Выбрать главу

Внимательно и напряженно читает он ту страницу, стараясь припомнить все случившееся в тот день, и вот он уже припомнил все, все события и факты, все, что делалось и говорилось в его доме до того вечера… Все написано подробно, отчетливо и ясно, и каждое слово выпукло и рельефно само выступает вперед.

Да, до того вечера!..

Вечером был незначительный случай. Они сидели с женою за чаем, когда из кухни донесся вдруг оглушительный треск разбитой посуды, и Мария вся задрожала от страха. Сначала кровь бросилась ей в лицо, — лилия вдруг превратилась в розу, — потом кровь отлила от лица, которое сперва страшно побледнело, затем приняло зеленоватый оттенок… Она едва держалась на ногах, не переставая дрожать… Тогда он схватил ее на руки и отнес на кушетку, а она не протестовала стыдливо, как делала это всегда, не старалась высвободиться; напротив, она сама доверчиво склонила свою голову к нему на грудь, и все его существо наполнилось бесконечным блаженством, смешанным с чувством какой-то тайной, мучительной тревоги.

— Не пугайся, — едва слышно прошептала она, — не пугайся! вот уже все прошло…

— Не пугайся, — продолжала она успокаивать его, — и, прошу тебя, не брани прислугу… ведь она это не нарочно…

— Успокойся… — еще раз повторила она своим чудным, сладким, похожим на звуки флейты, голосом, — отчего так сильно бьется твое сердце? Вот уже испуг прошел, все прошло уж… Обещай мне, что простишь прислугу, что не вычтешь из ее жалованья…

Он обещал, конечно, хотя, в сущности, не мог понять этого: ведь она хозяйка, ведь она сама всем распоряжается и сама рассчитывается по дому! Зачем же она его просит об этом?

Вдруг она почему-то стала просить, почти умолять его, так ласково и задушевно, рассказать ей что-нибудь про свою мать.

"Отчего это ей вдруг вздумалось спросить о моей матери?" — удивляется он теперь. Но тогда ему некогда было удивляться, и он поспешил рассказать ей все, что мог тогда припомнить.

Он рассказал ей, что мать его была добра, как ангел, прекрасна, чиста и светла, как электрическое сияние, — "как ты, Мария".

Лицо ее тогда озарилось приветливой улыбкой, но глаза были закрыты, и он ждал, чтобы они открылись, как блуждающий среди беспросветной ночи ждет первых утренних лучей…

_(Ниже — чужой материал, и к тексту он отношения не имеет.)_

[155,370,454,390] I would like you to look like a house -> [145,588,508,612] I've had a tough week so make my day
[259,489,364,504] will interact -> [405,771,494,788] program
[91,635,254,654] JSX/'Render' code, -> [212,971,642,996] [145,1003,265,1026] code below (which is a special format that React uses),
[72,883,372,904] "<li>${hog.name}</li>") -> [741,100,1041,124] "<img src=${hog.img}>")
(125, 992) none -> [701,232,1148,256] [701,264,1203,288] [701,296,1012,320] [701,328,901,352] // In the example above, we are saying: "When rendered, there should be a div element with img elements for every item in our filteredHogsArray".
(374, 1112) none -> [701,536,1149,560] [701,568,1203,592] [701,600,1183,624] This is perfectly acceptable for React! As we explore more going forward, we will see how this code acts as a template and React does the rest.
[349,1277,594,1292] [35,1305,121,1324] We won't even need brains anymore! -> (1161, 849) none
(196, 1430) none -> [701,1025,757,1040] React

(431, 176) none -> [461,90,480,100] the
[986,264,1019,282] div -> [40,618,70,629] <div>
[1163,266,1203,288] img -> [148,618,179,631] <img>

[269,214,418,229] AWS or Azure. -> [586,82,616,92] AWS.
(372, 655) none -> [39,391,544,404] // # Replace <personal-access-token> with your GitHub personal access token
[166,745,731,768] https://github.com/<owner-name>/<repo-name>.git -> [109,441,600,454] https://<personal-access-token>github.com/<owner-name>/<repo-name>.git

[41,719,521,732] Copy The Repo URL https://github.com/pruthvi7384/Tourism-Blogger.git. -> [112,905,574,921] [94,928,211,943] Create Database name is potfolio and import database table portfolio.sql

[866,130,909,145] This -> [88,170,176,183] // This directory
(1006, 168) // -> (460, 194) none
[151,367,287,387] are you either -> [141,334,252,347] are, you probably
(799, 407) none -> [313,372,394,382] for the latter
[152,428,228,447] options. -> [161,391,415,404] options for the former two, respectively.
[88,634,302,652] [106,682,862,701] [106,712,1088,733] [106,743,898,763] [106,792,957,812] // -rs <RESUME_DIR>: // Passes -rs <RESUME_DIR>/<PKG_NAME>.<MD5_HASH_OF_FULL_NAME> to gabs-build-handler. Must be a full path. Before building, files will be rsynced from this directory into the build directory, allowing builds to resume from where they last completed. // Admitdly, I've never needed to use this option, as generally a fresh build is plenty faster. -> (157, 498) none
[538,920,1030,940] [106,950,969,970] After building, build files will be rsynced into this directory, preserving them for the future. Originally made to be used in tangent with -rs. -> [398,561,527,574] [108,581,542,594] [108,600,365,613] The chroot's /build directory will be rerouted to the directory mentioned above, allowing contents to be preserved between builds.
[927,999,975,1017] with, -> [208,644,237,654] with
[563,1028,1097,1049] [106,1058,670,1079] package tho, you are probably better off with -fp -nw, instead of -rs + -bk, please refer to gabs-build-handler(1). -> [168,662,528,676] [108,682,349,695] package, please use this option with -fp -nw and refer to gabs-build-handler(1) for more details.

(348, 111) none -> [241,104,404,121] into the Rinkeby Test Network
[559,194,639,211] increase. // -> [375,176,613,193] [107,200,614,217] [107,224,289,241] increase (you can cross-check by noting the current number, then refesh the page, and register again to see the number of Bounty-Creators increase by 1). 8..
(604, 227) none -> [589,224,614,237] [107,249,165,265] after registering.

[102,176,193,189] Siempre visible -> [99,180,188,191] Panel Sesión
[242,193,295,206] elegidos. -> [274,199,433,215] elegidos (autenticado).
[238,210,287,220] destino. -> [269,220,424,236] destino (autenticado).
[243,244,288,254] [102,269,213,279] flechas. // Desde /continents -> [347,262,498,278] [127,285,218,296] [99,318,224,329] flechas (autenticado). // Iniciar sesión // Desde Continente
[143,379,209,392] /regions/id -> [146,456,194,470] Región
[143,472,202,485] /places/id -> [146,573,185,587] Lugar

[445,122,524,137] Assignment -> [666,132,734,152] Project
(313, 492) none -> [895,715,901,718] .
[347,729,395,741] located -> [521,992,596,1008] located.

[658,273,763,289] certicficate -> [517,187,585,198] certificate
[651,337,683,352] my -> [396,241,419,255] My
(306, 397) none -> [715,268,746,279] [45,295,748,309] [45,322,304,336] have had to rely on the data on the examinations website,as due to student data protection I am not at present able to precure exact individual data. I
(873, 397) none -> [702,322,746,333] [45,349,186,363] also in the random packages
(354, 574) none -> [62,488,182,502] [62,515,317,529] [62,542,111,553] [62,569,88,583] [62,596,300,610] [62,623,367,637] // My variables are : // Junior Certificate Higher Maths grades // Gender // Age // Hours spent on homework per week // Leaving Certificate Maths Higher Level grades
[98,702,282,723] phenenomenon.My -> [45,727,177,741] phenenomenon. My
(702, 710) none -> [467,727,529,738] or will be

— Ты так же добра, как моя мать, а твои глаза, — прибавил он нарочно, — глаза голубки, также совершенно похожи на глаза моей матери. — Но она все еще не открывала этих глаз, и сердце его сжималось от мучительной тоски.

— Но моя мать была забитая, подавленная горем женщина и рано сошла в могилу…

Его дрогнувший голос заставил ее очнуться; ее веки медленно раскрылись — и пред ним точно вдруг отверзлась таинственная глубь лазурных небес!

— А ты любил свою мать? — спросила она.

— Любил ли я?!. — Голос его оборвался от охватившего его волнения.

— А отца? — допрашивала она, и ее веки снова медленно опустились.

— И его я любил… иногда… когда матери не было с нами в комнате. Тогда я любил, бывало, сидеть на коленях у отца, который учил меня читать и писать, а также знать, понимать жизнь…

Он чувствовал, что ей неприятны эти слова, но он не мог не продолжать.

— Мой отец, — рассказывал он, — был скупой, жадный человек, но известный и уважаемый купец, он и из меня хотел сделать купца, настоящего купца, а не "мякиша" и "разиню", как того желала мать… по его словам, — поспешил он прибавить, чтобы исправить свою оплошность. — Отец говорил: деньги тебе достанутся после меня, но ума не унаследуешь; наберись же, сынок, ума, хитрости, ловкости! закали свою энергию и волю! Все зависит от воли человека.

Но стоило ему, бывало, увидеть мать, как он уже бежал к ней и не хотел даже подходить к отцу.

Он любил сидеть в комнате матери на своем стульчике, спрятав свою голову в ее коленях. Она перебирала его волосы, и горячая слеза не раз, упав из ее очей, скатывалась по его щекам. Иногда она рассказывала ему такие чудные сказки!..

Но эти счастливые минуты бывали непродолжительны. Отец все боялся, чтобы он не вырос "дикарем", "кислятиной", "бабой", и всякий раз брал его за ухо и выпроваживал вон или уводил к себе, в свою комнату.